Because his style is dependent on participation, Weiner worries
about larger classrooms, locations like War Memorial Hall,
where students may feel intimidated about taking part in class.
His subject is numbers; his students aren't.
He also worries about some teaching technologies like PowerPoint
that are everything except interactive.
"The blackboard and the overhead, both of which I can
write on while talking to the class, are essential to my teaching,
because my style is to get students to develop answers and
formulae with me. I can't do that on a laptop with PowerPoint,
where everything has to be inputted beforehand."
Preparation is key to Weiner's success at teaching. He has
a checklist he follows. "I have to understand my learning
objectives, I have to prepare carefully and choose examples
for class strategically so that students see concepts in action,
I have to bring energy and enthusiasm to the classroom, I
have to involve the students interactively, and I have to
choose homework that reinforces the concepts learned."
Students notice. "The hard work that Prof. Weiner puts
into every lecture he gives is clearly noticed and much appreciated,"
says Jakaby. "He has inspired me to put more solid effort
into my work."
Weiner, who holds a master's degree in mathematics from the
University of Waterloo and a bachelor of education from Queen's,
first came to U of G in the mid-1970s. He spent two years
on campus as a math instructor and co-ordinator of the Department
of Mathematics and Statistics' learning centre, then decided
to head back to high school - as a math teacher. After teaching
high school for five years, he was invited back to U of G
to teach and do liaison work with high school math teachers
and students. He's never regretted the decision.
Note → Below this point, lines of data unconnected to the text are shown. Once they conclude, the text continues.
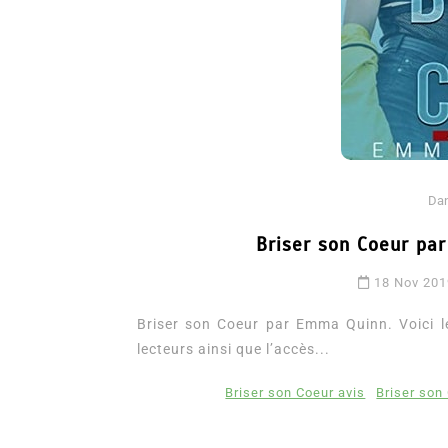
Da
Briser son Coeur par
Dans
Romance
18 Nov 20
Romances – l’actualité : 
2026
Briser son Coeur par Emma Quinn. Voici le
lecteurs ainsi que l’accès...
6 Juil 2026
0
3 052 words
littérature sentimentale
romance
Briser son Coeur avis
Briser so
"If I was still at Parkside High School in Dundas, I'd
be teaching great kids," he says, "but at the University,
I've written a major textbook and educational resource pamphlets,
I've spoken at conferences, and I get to challenge students
as well as myself every day. As a high school teacher, I had
a great job. Teaching at university, I've had a great life."
One high school program Weiner would like to resurrect from
the 1980s is his Super Math Club. This was a math enrichment
program he developed at U of G for high school students and
teachers living within a 200-kilometre radius of campus.
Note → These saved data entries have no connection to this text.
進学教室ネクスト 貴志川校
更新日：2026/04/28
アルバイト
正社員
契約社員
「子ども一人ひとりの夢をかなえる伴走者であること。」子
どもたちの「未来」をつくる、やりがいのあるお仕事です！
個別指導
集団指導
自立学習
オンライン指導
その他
Unlike other math groups, the club was not competitive, he
says. "There were no evaluations. Instead, it was an
opportunity to involve our community, to perhaps boost enrolment
by turning some students on to the math programs at Guelph,
but most of all to bring together teachers and students on
the path to math learning."
So how many students in all has Weiner helped at the high
school and university levels? It's a big number, hard to calculate.
Leave it at this: more than one, less than a google.